Pro Tip: Sterilize glass bottles by washing with hot, soapy water and drying in a 250°F oven for 10 minutes; cool before filling to prevent cracking.
Instructions
- Combine Ingredients:
- In a medium sauce pot, combine 10 ounces chopped rhubarb, 2 cups water, 200 grams sugar, a big pinch of salt, ½ split vanilla bean (scrape seeds into pot, add pod), and ¼ teaspoon ground cardamom.
- Stir to mix and dissolve sugar partially.
- Tip: Ensure vanilla seeds are dispersed; use a non-reactive pot to preserve rhubarb’s flavor.
- Simmer the Mixture:
- Bring to a gentle simmer over medium-low heat, stirring occasionally.
- Cook for 15-20 minutes, until rhubarb is completely broken down and juices have released, forming a mushy mixture.
- Tip: Stir gently to prevent sticking; keep heat low to avoid scorching or excessive foam.
- Cool and Strain:
- Remove pot from heat and let cool for 10-15 minutes to make straining safer.
- Strain the mixture through a fine mesh strainer into a bowl, pressing lightly on the rhubarb pulp with a spoon to extract juices.
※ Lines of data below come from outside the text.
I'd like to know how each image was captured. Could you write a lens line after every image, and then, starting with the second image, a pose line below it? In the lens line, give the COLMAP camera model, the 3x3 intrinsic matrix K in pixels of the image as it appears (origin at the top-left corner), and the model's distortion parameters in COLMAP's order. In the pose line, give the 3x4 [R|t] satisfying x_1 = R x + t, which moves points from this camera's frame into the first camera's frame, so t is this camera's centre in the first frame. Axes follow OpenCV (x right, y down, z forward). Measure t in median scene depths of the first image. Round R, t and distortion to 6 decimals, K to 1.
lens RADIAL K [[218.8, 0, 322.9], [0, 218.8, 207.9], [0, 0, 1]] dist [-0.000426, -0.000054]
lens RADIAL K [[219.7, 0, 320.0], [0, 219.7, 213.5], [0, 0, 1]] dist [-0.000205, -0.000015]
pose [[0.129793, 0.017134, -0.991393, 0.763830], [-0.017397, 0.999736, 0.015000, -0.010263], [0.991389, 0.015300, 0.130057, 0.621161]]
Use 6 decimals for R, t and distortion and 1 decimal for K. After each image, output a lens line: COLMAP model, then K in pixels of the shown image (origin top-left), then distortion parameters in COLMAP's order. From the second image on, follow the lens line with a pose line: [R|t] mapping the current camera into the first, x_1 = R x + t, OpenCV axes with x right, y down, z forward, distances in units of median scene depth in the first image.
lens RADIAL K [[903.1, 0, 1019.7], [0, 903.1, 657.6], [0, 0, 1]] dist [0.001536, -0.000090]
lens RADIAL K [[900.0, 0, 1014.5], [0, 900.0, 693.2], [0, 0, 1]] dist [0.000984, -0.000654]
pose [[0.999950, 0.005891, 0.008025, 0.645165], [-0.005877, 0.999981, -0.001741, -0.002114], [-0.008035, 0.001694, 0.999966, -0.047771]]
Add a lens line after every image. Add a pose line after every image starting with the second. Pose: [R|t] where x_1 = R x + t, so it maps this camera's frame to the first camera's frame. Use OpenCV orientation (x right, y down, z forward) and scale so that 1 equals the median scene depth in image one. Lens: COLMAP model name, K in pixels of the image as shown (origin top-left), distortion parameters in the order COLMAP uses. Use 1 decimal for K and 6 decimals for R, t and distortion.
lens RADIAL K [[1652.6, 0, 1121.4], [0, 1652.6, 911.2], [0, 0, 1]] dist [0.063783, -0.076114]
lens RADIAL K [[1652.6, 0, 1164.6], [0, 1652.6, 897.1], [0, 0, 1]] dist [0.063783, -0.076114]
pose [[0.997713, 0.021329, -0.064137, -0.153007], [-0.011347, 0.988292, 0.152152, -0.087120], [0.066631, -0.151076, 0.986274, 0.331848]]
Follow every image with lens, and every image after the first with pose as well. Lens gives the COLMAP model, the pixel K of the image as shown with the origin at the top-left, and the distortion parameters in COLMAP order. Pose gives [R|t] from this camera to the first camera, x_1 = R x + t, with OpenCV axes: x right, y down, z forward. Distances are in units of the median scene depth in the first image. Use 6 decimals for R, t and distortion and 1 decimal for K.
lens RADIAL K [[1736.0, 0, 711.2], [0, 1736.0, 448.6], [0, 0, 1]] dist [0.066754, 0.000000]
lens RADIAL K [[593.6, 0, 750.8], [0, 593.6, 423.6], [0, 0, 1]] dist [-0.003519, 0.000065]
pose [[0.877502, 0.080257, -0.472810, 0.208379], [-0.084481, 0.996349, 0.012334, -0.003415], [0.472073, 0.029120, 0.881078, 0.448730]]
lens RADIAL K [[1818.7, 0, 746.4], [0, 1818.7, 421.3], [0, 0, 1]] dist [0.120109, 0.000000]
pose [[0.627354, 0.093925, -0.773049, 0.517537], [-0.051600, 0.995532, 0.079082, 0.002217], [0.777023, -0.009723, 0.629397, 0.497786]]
Reserve the jammy pulp for yogurt, ice cream, or toast.
- Tip: Don’t press too hard to avoid cloudy syrup; save pulp in an airtight container in the fridge for up to 1 week.
- Finish the Syrup:
- Stir 1 teaspoon fresh lemon juice into the strained syrup to brighten flavors.
- Using a funnel (if needed), pour the syrup into a clean, sterilized glass bottle with a swing top or sealable lid.
- Tip: Taste syrup and adjust with a pinch more sugar or lemon juice if needed; cool slightly before bottling to prevent condensation.
- Store:
- Let syrup cool completely before sealing the bottle.
- Store in the refrigerator for 3-4 weeks or freeze for several months (leave 1-inch headspace in freezer-safe containers).
- Tip: Label bottle with date; shake gently before use if sediment settles.
Cooking Tips:
- Prevent Overcooking: Simmer gently; rhubarb should break down fully but not turn to mush beyond 20 minutes.
- Clear Syrup: Strain carefully to keep syrup smooth; a cheesecloth-lined strainer yields the clearest result.
- Use Pulp: Don’t discard the jammy pulp—it’s perfect for swirling into oatmeal, spreading on toast, or topping desserts.